When asked if he identifies as bisexual, Styles said, “It’s not like I’m sitting on an answer, and protecting it, and holding it back. It’s not a case of: I’m not telling you cos I don’t want to tell you. It’s not: ooh this is mine and it’s not yours.”
“It’s: who cares? Does that make sense? It’s just: who cares?” he continued.
Then the interviewer said that Styles could be capitalizing on the LGBTQ community if he doesn’t identify as queer.
“Am I sprinkling in nuggets of sexual ambiguity to try and be more interesting? No.” Styles responded.
“In terms of how I wanna dress, and what the album sleeve’s gonna be, I tend to make decisions in terms of collaborators I want to work with,” he continued. “I want things to look a certain way. Not because it makes me look gay, or it makes me look straight, or it makes me look bisexual, but because I think it looks cool.”
Styles also said that he thinks “sexuality’s something that’s fun” and he “can’t say I’ve given it any more thought than that.”
Elsewhere in the interview, Styles spoke about not caring about whether clothing is specifically made for women or men.
“What women wear. What men wear. For me it’s not a question of that,” he said. “If I see a nice shirt and get told, ‘But it’s for ladies.’ I think: ‘Okaaaay? Doesn’t make me want to wear it less though.’ I think the moment you feel more comfortable with yourself, it all becomes a lot easier.”
In his December 2020 Vogue cover story, the “Adore You” singer spoke about taking fashion risks and said: “I like playing dress-up in general.”
Fans loved Styles’ cover, in which he wore a blue Gucci gown and became the first solo man to appear on it.
But Conservative commentator Candace Owens called it an “outright attack” on manly men,” which prompted celebrities to defend the singer.

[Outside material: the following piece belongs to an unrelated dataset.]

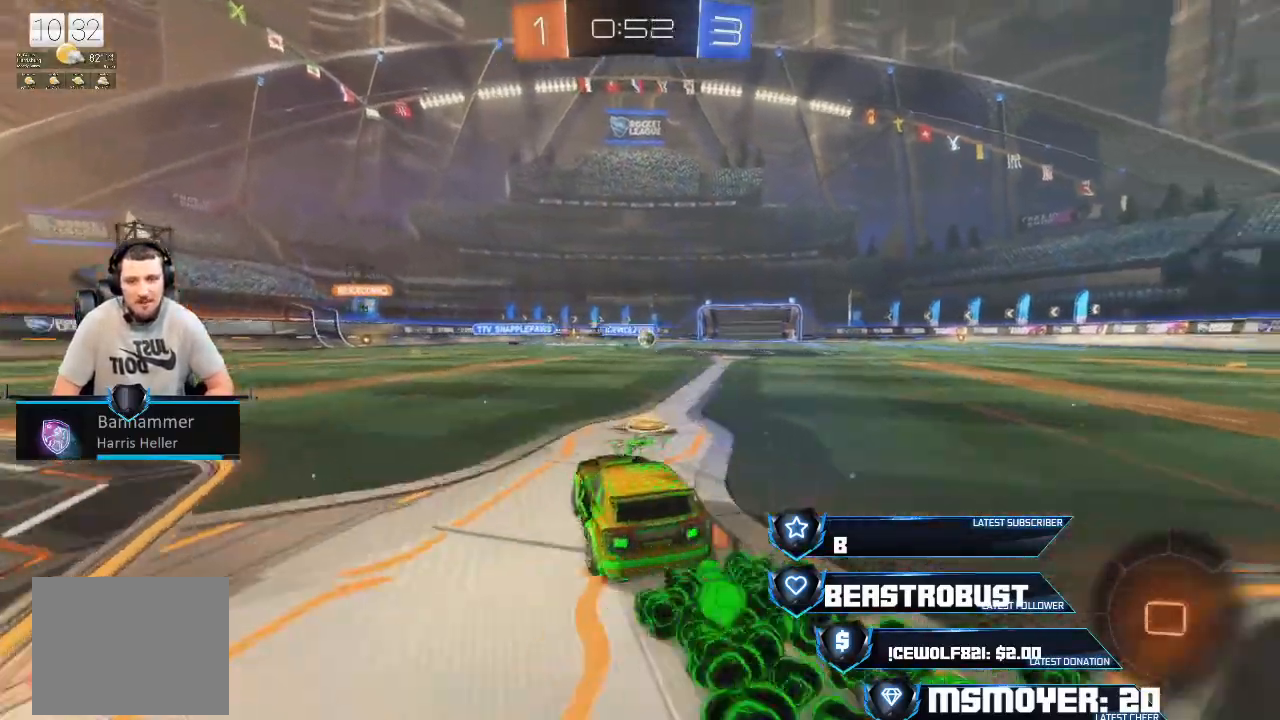
{"buttons": ["CROSS", "R2"], "left_stick": "right", "right_stick": "center", "events": [[500, "CROSS", "down"]]}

During his interview, Styles said that he’ll “put on something that feels really flamboyant, and I don’t feel crazy wearing it.
“I think if you get something that you feel amazing in, it’s like a superhero outfit,” he continued. “Clothes are there to have fun with and experiment with and play with.”
The singer said that when you remove “barriers” between men’s ad women’s clothing, it allows for more creativity.
“I’ll go in shops sometimes, and I just find myself looking at the women’s clothes thinking they’re amazing,” he said.
Styles added: “Any time you’re putting barriers up in your own life, you’re just limiting yourself. There’s so much joy to be had in playing with clothes.”
Speaking to Variety for their 2020 Hitmakers issue, Styles again said he chooses to not limit his clothing choice to specific genders.
“To not wear [something] because it’s females’ clothing, you shut out a whole world of great clothes,” he said, addressing the response from critics who took issue with his Vogue cover.
“And I think what’s exciting about right now is you can wear what you like,” he continued. “It doesn’t have to be X or Y. Those lines are becoming more and more blurred.”